Comcast Should Stop Saying Its Internet Is America’s Fastest
Consumers have long been suspicious about the fine print in Comcast’s bundle deals and now they have reason to be wary about what the company says in the big print, too.
Ever seen those ads where the cable giant claims to provide the “fastest Internet in America” or the “fastest in-home Wifi”? Well the telecom giant’s scrapping those phrases stat. According to a ruling from the National Advertising Review Board (NARB) this week, administered by the Council of Better Business Bureaus, those claims are misleading.
Comcast relies on speed data from on particular source, and according to the board, that source may be leaving out significant details that serve to undermine Comcast’s “fastest internet” claims.

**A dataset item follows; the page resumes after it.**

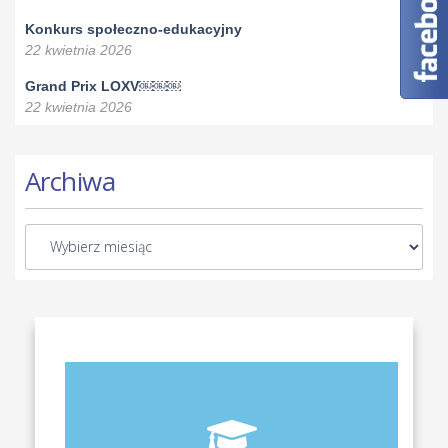
Konkurs społeczno-edukacyjny
22 kwietnia 2026
Grand Prix LOXV￼￼￼
22 kwietnia 2026
Archiwa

Comcast relies on data from Ookla’s Speedtest.net, a website where users can take speed tests for free. Ookla’s crowdsourced data, based on 60 million tests by consumers during the first half of 2015, found that Comcast has faster download speeds than Verizon FiOS, but it hid the fact that among the same population of users, Verizon’s customers had faster upload speeds.
The board also found that Comcast customers who took the speed tests were generally on faster data plans than the Verizon subscribers, and the board said it wasn’t clear whether the test participants were a representative sample of Comcast XFinity and Verizon FiOS customers.
And as for those “fastest in-home WiFi” claims, the board determined that the Ookla tests only applied to the performance of Comcast’s home routers, which has little to do with how fast someone’s in-home wireless internet is.
So what’s next for Comcast? The board recommends that Comcast stop using Ookla data to back their claims. Or the company should just go back to the drawing board to develop an accurate marketing campaign.
Comcast says it doesn’t agree with the ruling but it’ll comply. In a statement the company said: “Comcast will take NARB’s recommendations into account in developing future advertisements, and expects [National Advertising Division] and NARB will hold all advertisers to the same standards when making similar claims.”
In 2015, Comcast for the first time had more Internet subscribers than cable subscribers. In a recent earnings call, the company said they added 1.4 million broadband subscribers in 2016. The year represented the 11th year in a row in which they’ve added more than 1 million, according to the company.
It was Verizon that first challenged Comcast’s advertising claims when it complained to an advertising regulatory board last year.